Every so often on winter days my mother would have to go downstairs to the cellar, open the furnace door, and shovel coal into the fire to keep it going. Sometime in the early 1950s the coal-burning furnace was replaced by a natural-gas heater and a new forced-air ducting system.

Our telephone had an exchange with a name, not just a number. Our number was LIncoln 3-3645. It was dialed "L-I-3-3-6-4-5".

We got our first television in the early 50s. It had a black-and-white screen; there was no color TV then. The screen was small and round on the ends. A few years later it was replaced with a more modern Magnavox set with a larger rectangular screen, still black and white. One of the popular children's shows in the 1950s was the "Howdie Doodie Show". Howdie Doodie was a marionette, sort of a cowboy type. The show was hosted by "Buffalo Bob" Smith. There were other characters: an old guy, Mr. Bluster (also a marionette), an Indian Princess (Princess Summer-Fall-Winter-Spring), and Clarabel the Clown who was mute but had a little air horn on his belt that he honked in place of speech. This program was on TV in the late afternoon, and I think it was a cute show. For some reason I never did understand, my father hated the Howdie Doodie show. He forebade my younger brother Mark and me from watching it. My mother, however, was more lenient and would let us watch Howdie Doodie as long as my father wasn't home. One day my father came home from work early and caught my brother and me watching Howdie Doodie. He kicked over the Magnavox TV and broke its glass front. The picture tube was still OK, but after that we had this TV with no glass on the front where it was supposed to be. What was up with that?

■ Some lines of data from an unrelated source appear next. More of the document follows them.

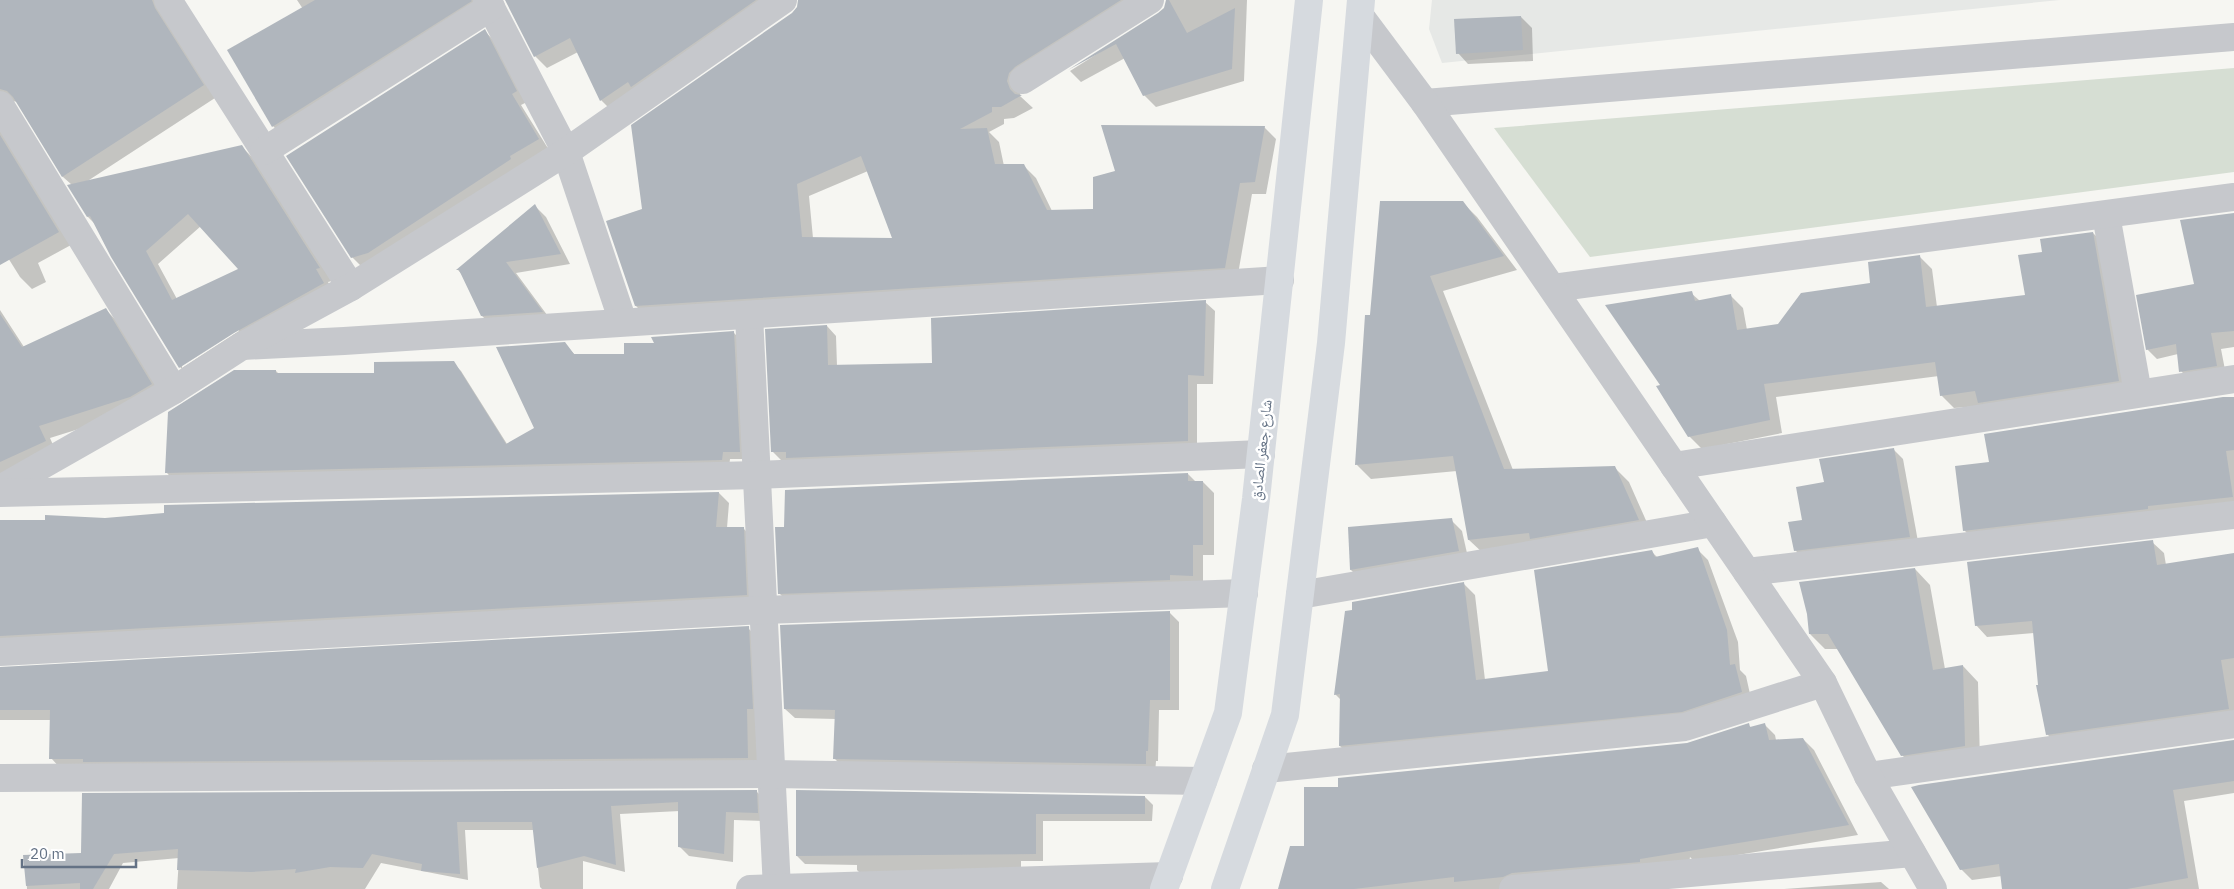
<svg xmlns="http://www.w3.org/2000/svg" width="2234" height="889" viewBox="0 0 2234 889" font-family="'IBM Plex Sans','Noto Naskh Arabic',sans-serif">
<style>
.built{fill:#e6e8e6}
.green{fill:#d6ded3}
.shadow{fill:#0003;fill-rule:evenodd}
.building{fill:#b0b6bd;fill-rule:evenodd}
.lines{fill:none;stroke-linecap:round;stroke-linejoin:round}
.minor{stroke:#c6c8cc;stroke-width:28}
.tertiary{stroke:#c6c8cc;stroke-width:28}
.primary{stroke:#d6dadf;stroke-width:28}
.labels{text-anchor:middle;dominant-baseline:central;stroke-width:5;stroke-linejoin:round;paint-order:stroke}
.street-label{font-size:15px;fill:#647285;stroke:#fff}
</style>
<rect width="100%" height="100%" fill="#f6f6f2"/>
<path class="built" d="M1432,0H2060L1442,63L1429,29Z"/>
<path class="green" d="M2234,68V172L1590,257L1494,128Z"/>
<g class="shadow">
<path d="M0,0H158L215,98L86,182L242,147L255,160L332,281L328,282L336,296L193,380L180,367L112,257L95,224L88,217L72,185L63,177L18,102L12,101L0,108ZM201,226L240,270L177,299L158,264ZM238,328L239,331L182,368V365Z"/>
<path d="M297,0H490L285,139L273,126L229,51L303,9Z"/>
<path d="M506,0H785L613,112L601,100L578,52L547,68L535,56Z"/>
<path d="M800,0H1152L1021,86L1020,96L1033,108L1014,118L1004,119V124L989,132L999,142L1004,166H1024L1036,178L1052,211H1094L1264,127L1276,139L1266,194H1252L1237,280L648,318L636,306L644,210L798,8ZM868,171L894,239L813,238L809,196Z"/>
<path d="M1167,0H1247L1244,81L1156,107L1144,95L1125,58L1081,82L1070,71L1160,14L1165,7Z"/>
<path d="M1521,17L1532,28L1533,61L1468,64L1458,53Z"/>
<path d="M485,31L495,42L527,102L521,105L549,150L363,268L352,257Z"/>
<path d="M0,129L71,245L38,263L46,282L32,289L20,277L0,245Z"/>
<path d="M1462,202L1477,217L1517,270L1443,291L1513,470L1615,468L1629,482L1652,534L1484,554L1469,540L1457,471L1371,479L1357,465L1371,316Z"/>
<path d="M535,206L546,217L570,264L516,273L553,323L494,327L482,316L464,277L458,270Z"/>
<path d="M2234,214V347L2221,349L2226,375L2190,380L2181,371L2178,354L2157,359L2147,349L2195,285Z"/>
<path d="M2093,233L2106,246L2131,394L1954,408L1941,395L1939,376L1776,397L1782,433L1702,449L1689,436L1662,386L1691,293L1700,301L1730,295L1743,308L1747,330L1779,325L1872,284L1919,256L1932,269L1937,307L2026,296L2044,253Z"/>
<path d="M1205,302L1215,311L1213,384H1197V450L782,461L773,452L827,326L836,336L837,366L933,364Z"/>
<path d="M0,310L24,347L106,310L118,322L163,397L143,409L50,438L57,454L0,479Z"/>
<path d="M734,333L741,340L747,459H730L729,467L174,481L167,473L276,371L279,374H375L453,363L461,371L507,444L536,429L565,344L575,355L625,356L656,345Z"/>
<path d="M2234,398V510L1976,542L1964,530Z"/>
<path d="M1893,449L1903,459L1919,547L1805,560L1795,550L1803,521L1825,483Z"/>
<path d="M1188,474L1196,482H1203L1214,493V555H1203V586L790,604L779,593Z"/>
<path d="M719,493L729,503L727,528H743L754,539L757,605L0,651V521L105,519Z"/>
<path d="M1451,520L1462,531L1469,562L1362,581L1351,570L1350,528Z"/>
<path d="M2152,542L2164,553L2166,565L2234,554V721L2059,746L2047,734L2039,686L2034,633L1987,637L1976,625Z"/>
<path d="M1697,549L1708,560L1738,642L1740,670L1746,676L1752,703L1693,722L1351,757L1340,746L1341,700L1335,694L1464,584L1475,595L1485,680L1550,672L1651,551L1658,558Z"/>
<path d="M1915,569L1930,585L1945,669L1963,666L1978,682L1980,762L1918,771L1902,755L1839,649H1825L1810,634Z"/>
<path d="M1170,613L1179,622V710H1159L1158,761H1156L1155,774L845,769L835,759L836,719L795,718L785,709Z"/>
<path d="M748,628L758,638V768L61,769L51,758V720H0V669Z"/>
<path d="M1764,724L1775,735L1776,740L1803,739L1814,750L1858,835L1695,862L1690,857L1689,863L1513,889H1280L1339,788L1687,744L1748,725L1752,728Z"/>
<path d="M2234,741V793L2184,801L2199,889H2004L2002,876L1972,880L1961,869Z"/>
<path d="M756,791L765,800L766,821L734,820L733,862L689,856L680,847V811L620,814L625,872L583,861V889H542L540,887L534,830H465L468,880L381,863L365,889H177L179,858L123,863L109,889H27L25,856L82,854Z"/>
<path d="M797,791L1145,797L1153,805L1152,821H1043V861H1021V873L865,878L857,870V865L805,864L797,856Z"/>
<path d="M1881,882L1889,889H1784Z"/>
</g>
<g class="building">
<path d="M0,0H152L155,8L204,85L62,177L13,97L7,91L0,89Z"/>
<path d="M315,0H471L472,1L272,127L227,50Z"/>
<path d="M505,0H756L631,87L628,82L600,101L570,38L534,57Z"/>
<path d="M798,0H1121L1015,67L1009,73L1007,81L1010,89L1015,94L1022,95L1001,107H992V112L960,129L987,128L995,164H1024L1047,210L1093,209V177L1115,171L1101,125L1265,126L1255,182L1240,183L1225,268L635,306L606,221L642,209L631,125L792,13L797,7ZM861,156L892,238L802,237L797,184Z"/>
<path d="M1166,0H1169L1187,33L1235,8L1232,69L1143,96L1116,44L1068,70L1158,13L1164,8Z"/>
<path d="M1521,16L1523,50L1456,54L1454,19Z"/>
<path d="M485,29L517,91L512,94L539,139L510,156L511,159L368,253L351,258L286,156Z"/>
<path d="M0,135L59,232L0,265Z"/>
<path d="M242,145L320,268L316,269L324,283L234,333L179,368L111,257L90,216L87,217L67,185ZM188,214L238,269L172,300L146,251Z"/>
<path d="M1380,201H1463L1504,256L1430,276L1504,469L1615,466L1639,520L1530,539L1529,533L1468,540L1453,456L1355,465L1365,315H1370Z"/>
<path d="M535,204L561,254L506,262L543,312L481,316L459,270H456Z"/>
<path d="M2234,213V331L2211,333L2217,366L2179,372L2176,344L2146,350L2136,295L2194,284L2180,220Z"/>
<path d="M2093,232L2119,381L1978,403L1975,391L1940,396L1935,362L1764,384L1770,420L1688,437L1656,386L1660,385L1605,305L1692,291L1695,301L1731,294L1737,330L1778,324L1801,293L1870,283L1868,262L1920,255L1926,307L2025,295L2018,255L2042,252L2040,239Z"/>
<path d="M1206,300L1204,376L1188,375V441L786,458V452H771L765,329L827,325L828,365L932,363L931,318Z"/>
<path d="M106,308L152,384L130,397L39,426L46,441L0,462V314L22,347Z"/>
<path d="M734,331L740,452H723L722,460L165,473L168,412L234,370H276V373H374V362L454,361L506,444L534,428L496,347L565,342L574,354H624V343H654L651,337Z"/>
<path d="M2223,397H2234V450L2226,451L2233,497L2148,506V509L1963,531L1955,466L1989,462L1984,434Z"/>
<path d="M1894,448L1910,537L1794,551L1788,522L1802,520L1796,487L1824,482L1819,459Z"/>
<path d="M1188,473V481H1203V545H1193V576L1170,575V580L778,594L775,527H784L785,490Z"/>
<path d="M719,492L716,527H744L747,595L0,636V520H45V515L105,518L164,513V505Z"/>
<path d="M1452,518L1459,551L1350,570L1348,527Z"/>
<path d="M2153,540L2157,565L2234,553V658L2221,660L2229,709L2046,735L2036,685H2038L2032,621L1975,626L1967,562Z"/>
<path d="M1698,547L1727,630L1730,665L1735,664L1742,692L1682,712L1339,746L1340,694L1334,695L1345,611L1352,610V602L1464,582L1476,680L1548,671L1534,570L1652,550L1655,557Z"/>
<path d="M1915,568L1933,670L1963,665L1965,746L1901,756L1828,634H1809L1807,614L1799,582Z"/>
<path d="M1170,611V700H1150L1148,751H1146V764L833,759L835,710L784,709L780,625Z"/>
<path d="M749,626L753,709H747L748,758L83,762V759H49L50,710H0V667Z"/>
<path d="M1749,723L1750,727L1765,723L1769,740L1803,738L1849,825L1640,859V862L1512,873L1503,877L1454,882V877L1354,889H1278L1290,846H1304V787H1338V778L1687,743Z"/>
<path d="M2234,740V781L2173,790L2188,878L2127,889H2002L1999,864L1960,870L1911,787L1919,785Z"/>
<path d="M757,790L758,813L726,812L724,854L678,847V802L611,806L616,865L584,856L537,868L532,822H457L460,874L421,871L422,864L372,854L363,868L330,867L295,873L296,869L251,872L177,870L178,849L114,854L93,889H80V883L26,886L23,855L81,853L82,793Z"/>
<path d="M796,790L1145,796V814H1036V854L796,856Z"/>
</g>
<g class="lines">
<g class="minor">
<path d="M168,0L351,287"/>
<path d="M487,0L566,152L623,322"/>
<path d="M1023,80L1150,0"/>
<path d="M1425,103L2234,37"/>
<path d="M0,105L174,390"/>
<path d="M264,151L491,7"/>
<path d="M2106,215L2138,393"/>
<path d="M1553,288L2234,197"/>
<path d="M749,315L777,889"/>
<path d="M242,346L344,341L1280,280"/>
<path d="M1674,466L2234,379"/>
<path d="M0,489L174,390L242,346L351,287L566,152L783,0"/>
<path d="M0,493L758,475L1261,454"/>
<path d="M1747,572L2234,515"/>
<path d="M1300,595L1713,523"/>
<path d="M0,652L764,610L1244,593"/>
<path d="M1266,769L1685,727L1823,683"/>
<path d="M1868,776L2234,724"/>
<path d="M0,778L772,774L1203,781"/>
<path d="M750,889L1169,876"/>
<path d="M1513,889L1912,853"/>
</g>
<path class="tertiary" d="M1360,16L1425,103L1823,683L1868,776L1933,889"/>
<g class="primary">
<path d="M1164,889L1228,713L1256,499L1309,0"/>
<path d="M1225,889L1285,715L1331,343L1361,0"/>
</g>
</g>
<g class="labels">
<g class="street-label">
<text transform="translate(1261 450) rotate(-84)">شارع جعفر الصادق</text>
</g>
</g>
<path d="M22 859v8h114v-8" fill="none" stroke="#647285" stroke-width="2.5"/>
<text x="30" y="859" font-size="15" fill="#647285" stroke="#ffffff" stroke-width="4" paint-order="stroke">20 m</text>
</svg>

Now in my 50s sometimes I think I'm a little neurotic and wonder why. Then I remember this stuff.

I also remember the "Ken Murray Show." It was a variety show, and one of the weekly features was a blonde lady* that came out dressed in a cowgirl outfit, six shooters and all. She would sing the same song every week: "I like the wide-open spaces." Then she would turn her back to the camera, and the outfit had no back on it. You could see her underwear. This was considered humor.